Pencarian ilmu itu membawanya ke Mekkah pada tahun 1910. Bersama sang istri, Siti Djuwariyah, Ahmad Sanusi bukan hanya menunaikan ibadah haji, tapi juga menetap di tanah suci selama lima tahun. Di sana, ia memperdalam ilmu agama dan berdialog dengan para ulama dunia serta tokoh pergerakan nasional yang kala itu bermukim di Mekkah. “Selama di Mekkah, beliau bahkan dipercaya menjadi imam di Masjidil Haram. Itu bentuk penghargaan atas kedalaman ilmunya,” ungkap Neni.
Baca Juga: 8 Terdakwa Perusakan Rumah Retret di Cidahu Sukabumi Divonis 5 Bulan Penjara
Sekembalinya ke tanah air pada 1915, Ahmad Sanusi mengabdikan diri di Pesantren Cantayan, lalu mendirikan Pesantren Genteng. Namun perjuangan dakwahnya membuat ia kerap bersinggungan dengan kolonial Belanda. Ia sempat ditahan di Cianjur dan Sukabumi selama 15 bulan, lalu diasingkan ke Batavia selama enam tahun. “Kakek pernah menjadi ajengan tanpa pesantren di Batavia Centrum. Tapi kegiatan dakwahnya tak pernah berhenti, hingga dikenal sebagai Ajengan Batawi,” ujar Neni.
Tahun 1934 menjadi titik balik perjalanan Sanusi. Setelah masa internir berakhir, ia mendirikan Pesantren Syamsul Ulum Gunungpuyuh Sukabumi. Dari tempat inilah matahari ilmu itu bersinar terang, melahirkan banyak ulama besar lintas generasi. “Ketika mengajar di Pesantren Cantayan, Genteng, hingga Syamsul Ulum, kakek mencetak banyak santri yang kelak menjadi tokoh ulama berpengaruh, bahkan sampai tingkat nasional,” tambah Neni.
Di masa tahanan kota maupun setelah bebas, KH Ahmad Sanusi tetap produktif menulis. “Tidak kurang dari 126 judul kitab ditulis dari berbagai bidang keilmuan seperti Tafsir, Tauhid, dan Fiqih,” ujar Neni. Karya-karya itu menjadi bukti bahwa semangatnya untuk mencerdaskan umat tak pernah padam, meski hidup dalam tekanan penjajahan.
Selain berdakwah, KH Ahmad Sanusi juga aktif di berbagai lembaga perjuangan. Ia tercatat sebagai anggota BPUPKI, anggota KNIP, pengurus Masyumi, serta pernah menjabat Wakil Residen Bogor pada masa pemerintahan Jepang. Dari ruang-ruang itu, gagasan Islam dan kebangsaan yang moderat ia suarakan, hingga berkontribusi dalam lahirnya dasar negara Pancasila.
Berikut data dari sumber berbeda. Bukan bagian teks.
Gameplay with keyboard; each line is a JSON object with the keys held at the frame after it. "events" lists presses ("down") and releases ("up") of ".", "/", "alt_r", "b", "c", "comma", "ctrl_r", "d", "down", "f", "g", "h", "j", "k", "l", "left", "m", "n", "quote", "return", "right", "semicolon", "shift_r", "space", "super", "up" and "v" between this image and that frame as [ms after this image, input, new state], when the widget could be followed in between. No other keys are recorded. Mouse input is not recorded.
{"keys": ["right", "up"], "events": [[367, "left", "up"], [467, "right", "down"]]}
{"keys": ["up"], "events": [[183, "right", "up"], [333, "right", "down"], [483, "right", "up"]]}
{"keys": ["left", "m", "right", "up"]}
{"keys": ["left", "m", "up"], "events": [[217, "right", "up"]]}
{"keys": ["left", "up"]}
Pada 31 Juli 1950, dalam usia 63 tahun, sang ulama besar mengembuskan napas terakhir di Pesantren Gunungpuyuh. Ia dimakamkan di kompleks keluarga, tak jauh dari tempatnya mengajar dan menulis.
Kini, namanya diabadikan dalam berbagai ruang publik Sukabumi, mulai dari Jalan KH A. Sanusi hingga Terminal Tipe A KH Ahmad Sanusi di Jalur Lingkar Selatan. Warisannya tak hanya berupa bangunan pesantren atau karya tulis, tetapi juga nilai perjuangan, keteguhan, dan ilmu yang terus menyinari generasi penerusnya.
Baca Juga: Hari Pahlawan: Mengenang Perlawanan di Museum Bojongkokosan, Jejak Heroik di Tanah Sukabumi
“Pemerintah sudah menetapkan almarhum menjadi Pahlawan Nasional. Kami sangat bersyukur. Semoga sinar Syamsul Ulum yang berarti ‘matahari ilmu’ itu terus menerangi langkah umat dan bangsa,” tutup Neni penuh haru.